1. Was this an asset or a stock deal?
It was indeed an asset purchase. In fact, you can find a copy of the final asset purchase agreement between Centex and Rollins here.
2. What purchase price multiples did Rollins pay for the business?
I know discussing purchase price multiples excites a lot of you, however, the multiples that Rollins paid for HomeTeam or Western are not really too meaningful when looking at your own business, which is most likely 10 to 20 times smaller than either of these two pest control companies. However, with that said, very soon we will publish the financial statements and transaction statistic so that you can get a better look at how Rollins structured the deal.
3. Was there a holdback or contingent pay portion?
No, other than a standard escrow (indemnity escrow) in the amount of $3 million.
Why not? You grow your business this big and you won’t have to worry about a holdback either.
4. Do you think that Centex did its shareholders a disservice by not running a controlled auction process on the sale?
No. While I do think that a controlled auction process is important and can be very beneficial to pest control companies doing as little as $2 million in sales, in this situation, however, the extra $5 or $10 million that Centex could most likely have fetched in a more formal sell-side process might not have been worth it to them. I do think that Centex probably could have gotten more for the business, but in the end, management made a decision to get the deal done quickly and get the cash in the bank.
Remember, if you own an $8 million pest control company and you can get an extra $1 million or so for it from a competitive controlled auction, it’s probably well worth it. But an extra $10 million for an organization the size of Centex, which has been bleeding red ink in recent years due to the demise of the residential real estate market, getting a “good price quickly” was probably the way to go.
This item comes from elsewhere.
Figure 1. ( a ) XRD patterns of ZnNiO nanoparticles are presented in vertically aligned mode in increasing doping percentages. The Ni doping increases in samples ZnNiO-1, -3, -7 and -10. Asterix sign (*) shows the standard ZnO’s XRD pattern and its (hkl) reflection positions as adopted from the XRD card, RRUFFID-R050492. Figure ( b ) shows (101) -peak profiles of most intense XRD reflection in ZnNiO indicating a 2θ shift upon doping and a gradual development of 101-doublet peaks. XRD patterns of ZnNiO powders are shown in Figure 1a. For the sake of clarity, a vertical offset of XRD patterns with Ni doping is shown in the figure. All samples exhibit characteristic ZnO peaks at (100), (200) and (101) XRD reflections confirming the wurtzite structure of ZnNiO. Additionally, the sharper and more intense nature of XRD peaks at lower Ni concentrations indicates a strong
5. Why didn’t they sell to a private equity firm?
I tell every pest control owner that they shouldn’t sell until they’ve gotten some bids from private equity. If I owned a pest control company, I most likely would not sell without doing so. I think a lot of private equity firms are in a much better position to pay than some of the strategic acquirers; however, private equity firms tend to take a little longer than strategics in closing transactions due a general lack of industry knowledge… though that’s changing quickly.
Being the #3 pest control company, Centex focused on the #1 and #2, Terminix and Orkin. If Centex didn’t need the cash, they probably would have run a process and I think it’s very likely that Rollins wouldn’t have been the ultimate buyer here. In my opinion, if Centex didn’t need the cash so badly, it wouldn’t have sold HomeTeam at all.
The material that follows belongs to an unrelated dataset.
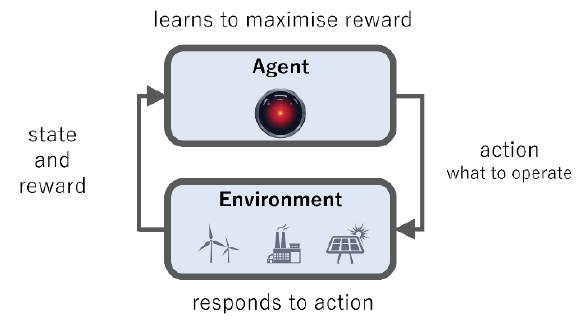
Fig. 4. Agent-environment interaction in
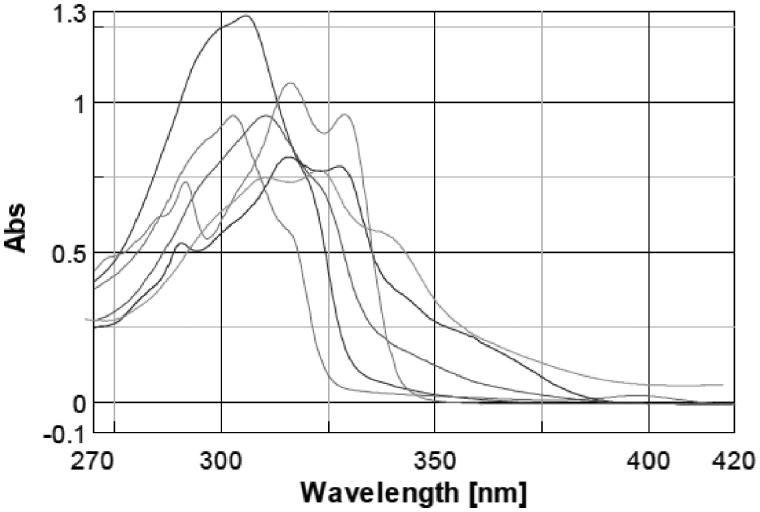
Comparison between spectra of PBSA and molecules without substituents on benzimidazole ring: 7, 8, 9, 10, 11.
6. Do you think that this was a smart move for Orkin?
Yes, I do. The same day that Rollins entered into this asset purchase agreement, Centex sold a real estate portfolio with an estimated original cost basis of $935 million for $161 million. You read that correctly, it sold a portfolio that it had paid almost $1 billion for at 17 cents on the dollar. The next time you look to acquire a pest control company, do as Rollins did and find the guy who is selling his car and personal assets for 17 cents on the dollar. Rollins was in a great position here and I think that the situation saved it a few bucks.
While this acquisition should be initially dilutive to Rollins’ earnings per share, I think that it nicely fills in some holes in their footprint and should allow them to penetrate deeper into the new homes market by eliminating the “A Centex Company” logo which caused some problems for HomeTeam when trying to win business from other builders.